According to the blog post about the book Radical, where is Bhutan located?

> **Passage**
******

In my last post on the book Radical, I shared David Platt’s convicting thoughts about how many Christians ignore what Jesus said about what it really means to follow Him. Instead, we choose to mold Jesus into a “nice, middle-class, American Jesus . . . who doesn’t mind materialism and who would never call us to give away everything we have” (p. 13). As convicted as I was by these words, I was even more convicted by Platt’s discussion of the result this misunderstanding of true discipleship.
Platt writes: “While Christians choose to spend their lives fulfilling the American dream instead of giving their lives to proclaiming the kingdom of God, literally billions in need of the gospel remain in the dark” (p. 14).
While we are busy accumulating stuff and ensuring our comfort, BILLIONS are perishing apart from Christ. Do we care? Do I care? Do I care about the eternal implications for my family member who doesn’t know Christ? Do I care about the people of Bhutan, a small country between China and India that I read about this morning with my kids, where the government (a Buddhist kingdom) lets very few foreigners inside the country and any Christians who make it in are forbidden to talk about Christ?
If I say I care, do I back it up with actions? With my checkbook? With my prayers?
Another large group of people paying the price for our failure to follow Christ properly are the poor. Platt writes: “Consider the cost when these Christians gather in churches and choose to spend millions of dollars on nice buildings to drive up to, cushioned chairs to sit in, and endless programs to enjoy for themselves. Consider the cost for the starving multitudes who sit outside the gate of contemporary Christian affluence” (p. 15).

******

> **Supplied data**
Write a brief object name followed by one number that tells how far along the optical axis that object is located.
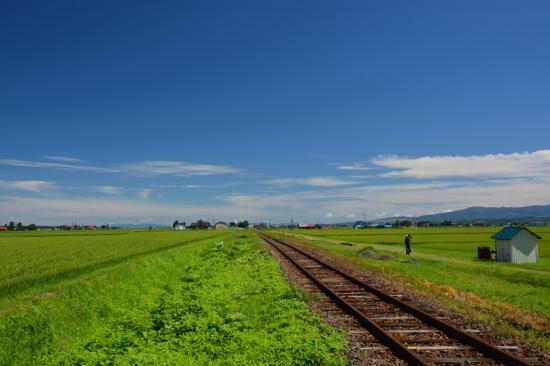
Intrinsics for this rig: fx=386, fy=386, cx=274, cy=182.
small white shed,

******

> **Solution below**
Between China and India.